## AVAILABLE DATA:
▼▼▼

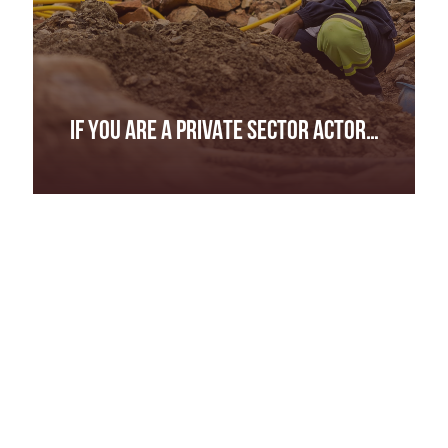
IF YOU ARE A PRIVATE SECTOR ACTOR…
IF YOU ARE A PRIVATE SECTOR ACTOR…
Complete due diligence along your entire supply
chain, all the way to the mine site.
Be transparent about your sourcing practices
and report on any risks identified.
Define what “responsible” or “ethical” sourcing
means to you and provide evidence to back up
your claims.
Source directly from artisanal miners and support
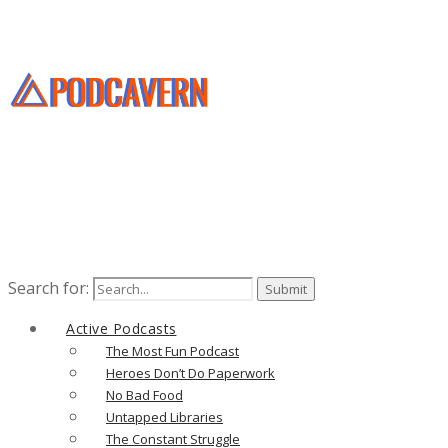
Search for:
Active Podcasts
The Most Fun Podcast
Heroes Don’t Do Paperwork
No Bad Food
Untapped Libraries
The Constant Struggle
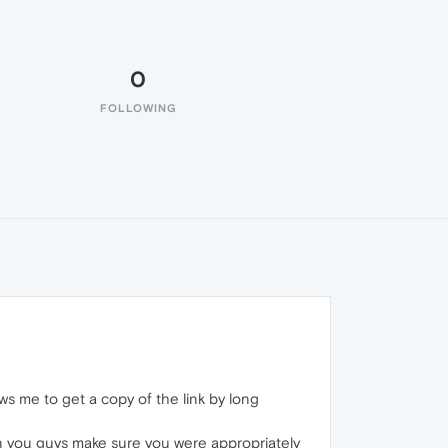
0
FOLLOWING
lows me to get a copy of the link by long
Can you guys make sure you were appropriately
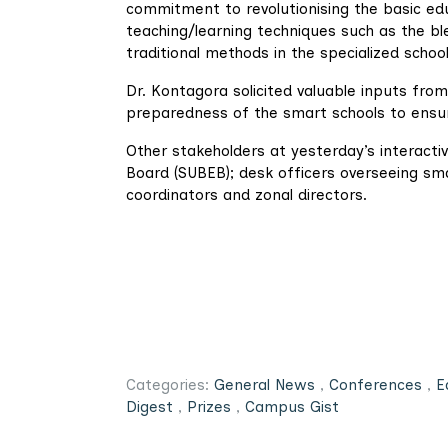
commitment to revolutionising the basic edu
teaching/learning techniques such as the b
traditional methods in the specialized school
Dr. Kontagora solicited valuable inputs from
preparedness of the smart schools to ensur
Other stakeholders at yesterday’s interactiv
Board (SUBEB); desk officers overseeing sm
coordinators and zonal directors.
Categories:
General News
,
Conferences
,
E
Digest
,
Prizes
,
Campus Gist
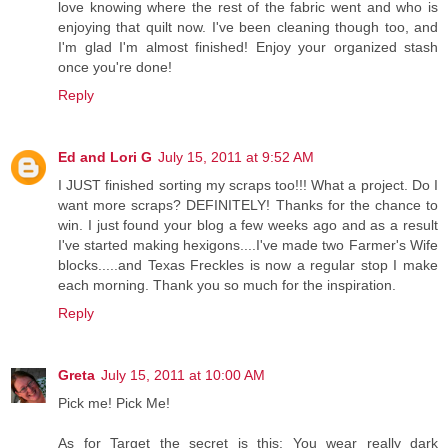
love knowing where the rest of the fabric went and who is
enjoying that quilt now. I've been cleaning though too, and
I'm glad I'm almost finished! Enjoy your organized stash
once you're done!
Reply
Ed and Lori G
July 15, 2011 at 9:52 AM
I JUST finished sorting my scraps too!!! What a project. Do I
want more scraps? DEFINITELY! Thanks for the chance to
win. I just found your blog a few weeks ago and as a result
I've started making hexigons....I've made two Farmer's Wife
blocks.....and Texas Freckles is now a regular stop I make
each morning. Thank you so much for the inspiration.
Reply
Greta
July 15, 2011 at 10:00 AM
Pick me! Pick Me!
As for Target the secret is this: You wear really dark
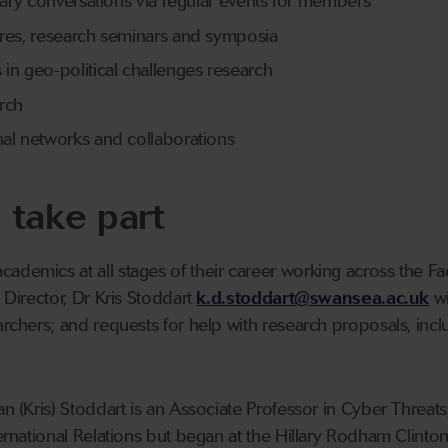
inary conversations via regular events for members
ures, research seminars and symposia
in geo-political challenges research
rch
nal networks and collaborations
 take part
ademics at all stages of their career working across the F
e Director, Dr Kris Stoddart
k.d.stoddart@swansea.ac.uk
wi
earchers; and requests for help with research proposals, inc
an (Kris) Stoddart is an Associate Professor in Cyber Threats
nternational Relations but began at the Hillary Rodham Clint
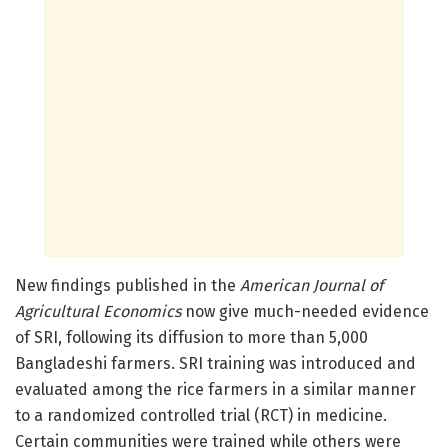
New findings published in the
American Journal of
Agricultural Economics
now give much-needed evidence
of SRI, following its diffusion to more than 5,000
Bangladeshi farmers. SRI training was introduced and
evaluated among the rice farmers in a similar manner
to a randomized controlled trial (RCT) in medicine.
Certain communities were trained while others were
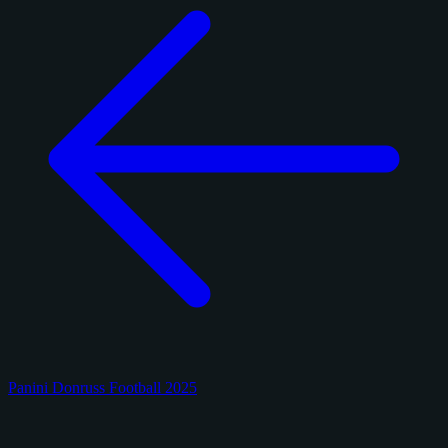
Panini Donruss Football 2025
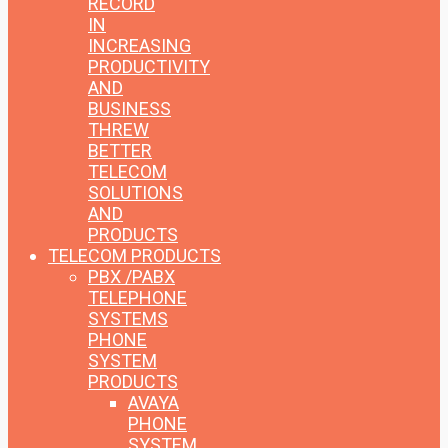
RECORD
IN
INCREASING
PRODUCTIVITY
AND
BUSINESS
THREW
BETTER
TELECOM
SOLUTIONS
AND
PRODUCTS
TELECOM PRODUCTS
PBX /PABX
TELEPHONE
SYSTEMS
PHONE
SYSTEM
PRODUCTS
AVAYA
PHONE
SYSTEM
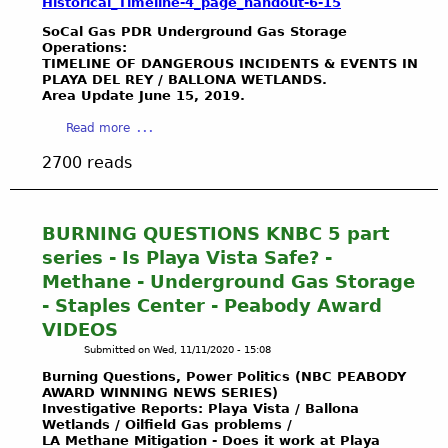
I
Historical_Timeline-4_page_handout-6-15
-
g
o
T
T
1
A
SoCal Gas PDR Underground Gas Storage
u
L
E
9
g
Operations:
s
A
L
TIMELINE OF DANGEROUS INCIDENTS & EVENTS IN
5
e
i
N
PLAYA DEL REY / BALLONA WETLANDS.
E
9
n
s
Area Update June 15, 2019.
D
T
)
c
t
S
T
&
y
a
Read more
o
“
E
H
S
b
o
R
2700 reads
R
o
t
o
H
E
S
u
a
u
a
S
/
s
t
t
z
T
E
e
u
S
BURNING QUESTIONS KNBC 5 part
a
O
M
D
s
o
r
series - Is Playa Vista Safe? -
R
A
o
w
C
d
A
Methane - Underground Gas Storage
I
c
i
a
o
T
L
- Staples Center - Peabody Award
u
t
l
u
I
S
m
h
VIDEOS
G
s
O
N
e
U
a
Submitted on
Wed, 11/11/2020 - 15:08
?
N
O
n
.
s
S
Burning Questions, Power Politics (NBC PEABODY
”
W
t
S
O
o
AWARD WINNING NEWS SERIES)
P
s
.
i
Investigative Reports: Playa Vista /
Ballona
C
R
3
Wetlands / Oilfield Gas problems /
A
l
a
O
LA
Methane
Mitigation - Does it work at Playa
8
r
a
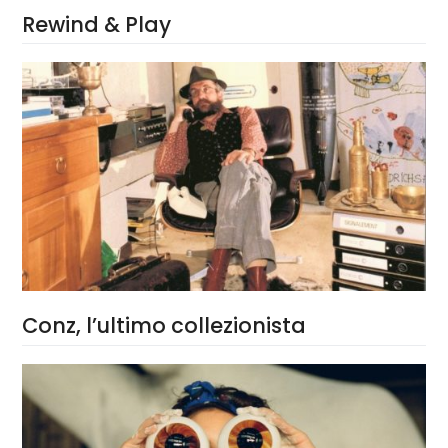
Rewind & Play
Conz, l’ultimo collezionista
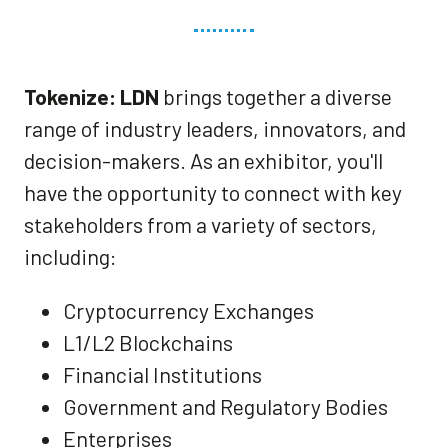
Tokenize: LDN
brings together a diverse
range of industry leaders, innovators, and
decision-makers. As an exhibitor, you'll
have the opportunity to connect with key
stakeholders from a variety of sectors,
including:
Cryptocurrency Exchanges
L1/L2 Blockchains
Financial Institutions
Government and Regulatory Bodies
Enterprises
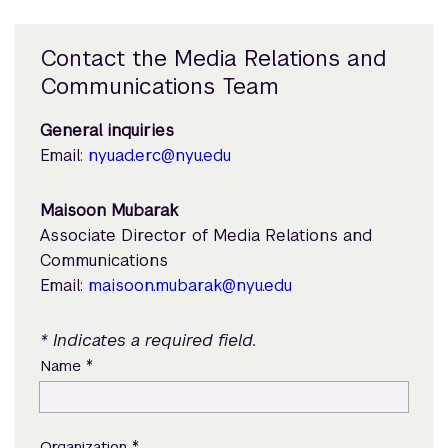
Contact the Media Relations and
Communications Team
General inquiries
Email:
nyuad.erc@nyu.edu
Maisoon Mubarak
Associate Director of Media Relations and
Communications
Email:
maisoon.mubarak@nyu.edu
* Indicates a required field.
*
Name
*
Organization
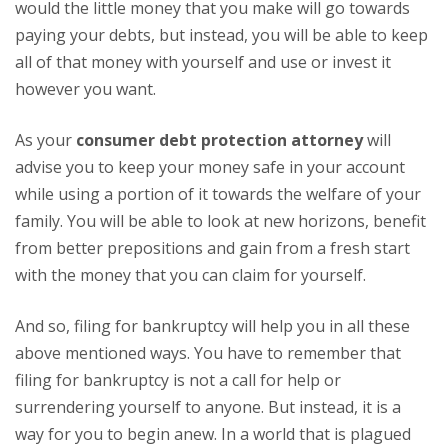
would the little money that you make will go towards
paying your debts, but instead, you will be able to keep
all of that money with yourself and use or invest it
however you want.
As your
consumer debt protection attorney
will
advise you to keep your money safe in your account
while using a portion of it towards the welfare of your
family. You will be able to look at new horizons, benefit
from better prepositions and gain from a fresh start
with the money that you can claim for yourself.
And so, filing for bankruptcy will help you in all these
above mentioned ways. You have to remember that
filing for bankruptcy is not a call for help or
surrendering yourself to anyone. But instead, it is a
way for you to begin anew. In a world that is plagued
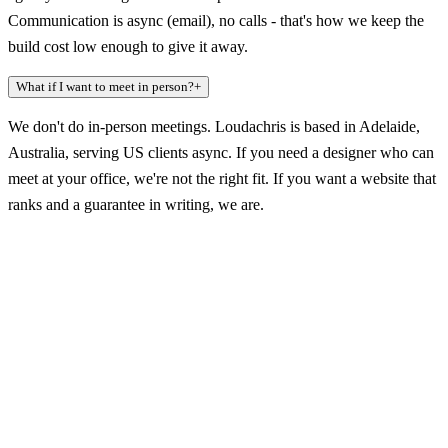
Communication is async (email), no calls - that's how we keep the
build cost low enough to give it away.
What if I want to meet in person?
+
We don't do in-person meetings. Loudachris is based in Adelaide,
Australia, serving US clients async. If you need a designer who can
meet at your office, we're not the right fit. If you want a website that
ranks and a guarantee in writing, we are.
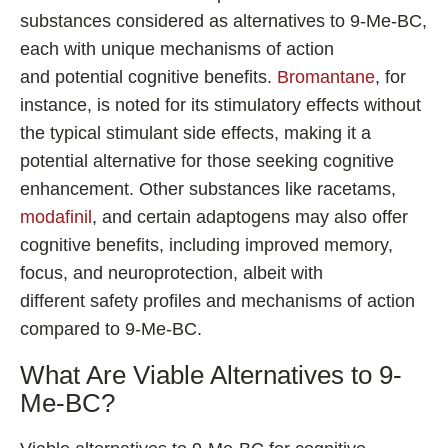
substances considered as alternatives to 9-Me-BC,
each with unique mechanisms of action
and potential cognitive benefits.
Bromantane
, for
instance, is noted for its stimulatory effects without
the typical stimulant side effects, making it a
potential alternative for those seeking cognitive
enhancement. Other substances like racetams,
modafinil
, and certain adaptogens may also offer
cognitive benefits, including improved memory,
focus, and neuroprotection, albeit with
different safety profiles and mechanisms of action
compared to 9-Me-BC.
What Are Viable Alternatives to 9-
Me-BC?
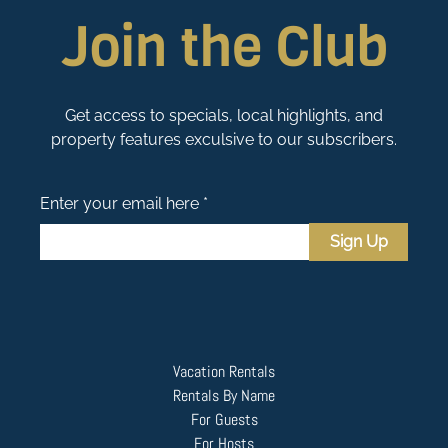
Join the Club
Get access to specials, local highlights, and
property features exculsive to our subscribers.
Enter your email here *
Sign Up
Vacation Rentals
Rentals By Name
For Guests
For Hosts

▲▲▲

## WHAT IS NEEDED:
All of the material above should be copied exactly, minus the pictures.

## ANSWER FOR THE TASK:
IF YOU ARE A PRIVATE SECTOR ACTOR…
IF YOU ARE A PRIVATE SECTOR ACTOR…
Complete due diligence along your entire supply
chain, all the way to the mine site.
Be transparent about your sourcing practices
and report on any risks identified.
Define what “responsible” or “ethical” sourcing
means to you and provide evidence to back up
your claims.
Source directly from artisanal miners and support
Search for:
Active Podcasts
The Most Fun Podcast
Heroes Don’t Do Paperwork
No Bad Food
Untapped Libraries
The Constant Struggle
0
FOLLOWING
lows me to get a copy of the link by long
Can you guys make sure you were appropriately
commitment to revolutionising the basic edu
teaching/learning techniques such as the b
traditional methods in the specialized school
Dr. Kontagora solicited valuable inputs from
preparedness of the smart schools to ensur
Other stakeholders at yesterday’s interactiv
Board (SUBEB); desk officers overseeing sm
coordinators and zonal directors.
Categories:
General News
,
Conferences
,
E
Digest
,
Prizes
,
Campus Gist
love knowing where the rest of the fabric went and who is
enjoying that quilt now. I've been cleaning though too, and
I'm glad I'm almost finished! Enjoy your organized stash
once you're done!
Reply
Ed and Lori G
July 15, 2011 at 9:52 AM
I JUST finished sorting my scraps too!!! What a project. Do I
want more scraps? DEFINITELY! Thanks for the chance to
win. I just found your blog a few weeks ago and as a result
I've started making hexigons....I've made two Farmer's Wife
blocks.....and Texas Freckles is now a regular stop I make
each morning. Thank you so much for the inspiration.
Reply
Greta
July 15, 2011 at 10:00 AM
Pick me! Pick Me!
As for Target the secret is this: You wear really dark
inary conversations via regular events for members
ures, research seminars and symposia
in geo-political challenges research
rch
nal networks and collaborations
 take part
ademics at all stages of their career working across the F
e Director, Dr Kris Stoddart
k.d.stoddart@swansea.ac.uk
wi
earchers; and requests for help with research proposals, inc
an (Kris) Stoddart is an Associate Professor in Cyber Threats
nternational Relations but began at the Hillary Rodham Clint
New findings published in the
American Journal of
Agricultural Economics
now give much-needed evidence
of SRI, following its diffusion to more than 5,000
Bangladeshi farmers. SRI training was introduced and
evaluated among the rice farmers in a similar manner
to a randomized controlled trial (RCT) in medicine.
Certain communities were trained while others were
Panini Donruss Football 2025
RECORD
IN
INCREASING
PRODUCTIVITY
AND
BUSINESS
THREW
BETTER
TELECOM
SOLUTIONS
AND
PRODUCTS
TELECOM PRODUCTS
PBX /PABX
TELEPHONE
SYSTEMS
PHONE
SYSTEM
PRODUCTS
AVAYA
PHONE
SYSTEM
I
Historical_Timeline-4_page_handout-6-15
-
g
o
T
T
1
A
SoCal Gas PDR Underground Gas Storage
u
L
E
9
g
Operations:
s
A
L
TIMELINE OF DANGEROUS INCIDENTS & EVENTS IN
5
e
i
N
PLAYA DEL REY / BALLONA WETLANDS.
E
9
n
s
Area Update June 15, 2019.
D
T
)
c
t
S
T
&
y
a
Read more
o
“
E
H
S
b
o
R
2700 reads
R
o
t
o
H
E
S
u
a
u
a
S
/
s
t
t
z
T
E
e
u
S
BURNING QUESTIONS KNBC 5 part
a
O
M
D
s
o
r
series - Is Playa Vista Safe? -
R
A
o
w
C
d
A
Methane - Underground Gas Storage
I
c
i
a
o
T
L
- Staples Center - Peabody Award
u
t
l
u
I
S
m
h
VIDEOS
G
s
O
N
e
U
a
Submitted on
Wed, 11/11/2020 - 15:08
?
N
O
n
.
s
S
Burning Questions, Power Politics (NBC PEABODY
”
W
t
S
O
o
AWARD WINNING NEWS SERIES)
P
s
.
i
Investigative Reports: Playa Vista /
Ballona
C
R
3
Wetlands / Oilfield Gas problems /
A
l
a
O
LA
Methane
Mitigation - Does it work at Playa
8
r
a
Rewind & Play
Conz, l’ultimo collezionista
Tokenize: LDN
brings together a diverse
range of industry leaders, innovators, and
decision-makers. As an exhibitor, you'll
have the opportunity to connect with key
stakeholders from a variety of sectors,
including:
Cryptocurrency Exchanges
L1/L2 Blockchains
Financial Institutions
Government and Regulatory Bodies
Enterprises
Contact the Media Relations and
Communications Team
General inquiries
Email:
nyuad.erc@nyu.edu
Maisoon Mubarak
Associate Director of Media Relations and
Communications
Email:
maisoon.mubarak@nyu.edu
* Indicates a required field.
*
Name
*
Organization
would the little money that you make will go towards
paying your debts, but instead, you will be able to keep
all of that money with yourself and use or invest it
however you want.
As your
consumer debt protection attorney
will
advise you to keep your money safe in your account
while using a portion of it towards the welfare of your
family. You will be able to look at new horizons, benefit
from better prepositions and gain from a fresh start
with the money that you can claim for yourself.
And so, filing for bankruptcy will help you in all these
above mentioned ways. You have to remember that
filing for bankruptcy is not a call for help or
surrendering yourself to anyone. But instead, it is a
way for you to begin anew. In a world that is plagued
Communication is async (email), no calls - that's how we keep the
build cost low enough to give it away.
What if I want to meet in person?
+
We don't do in-person meetings. Loudachris is based in Adelaide,
Australia, serving US clients async. If you need a designer who can
meet at your office, we're not the right fit. If you want a website that
ranks and a guarantee in writing, we are.
substances considered as alternatives to 9-Me-BC,
each with unique mechanisms of action
and potential cognitive benefits.
Bromantane
, for
instance, is noted for its stimulatory effects without
the typical stimulant side effects, making it a
potential alternative for those seeking cognitive
enhancement. Other substances like racetams,
modafinil
, and certain adaptogens may also offer
cognitive benefits, including improved memory,
focus, and neuroprotection, albeit with
different safety profiles and mechanisms of action
compared to 9-Me-BC.
What Are Viable Alternatives to 9-
Me-BC?
Join the Club
Get access to specials, local highlights, and
property features exculsive to our subscribers.
Enter your email here *
Sign Up
Vacation Rentals
Rentals By Name
For Guests
For Hosts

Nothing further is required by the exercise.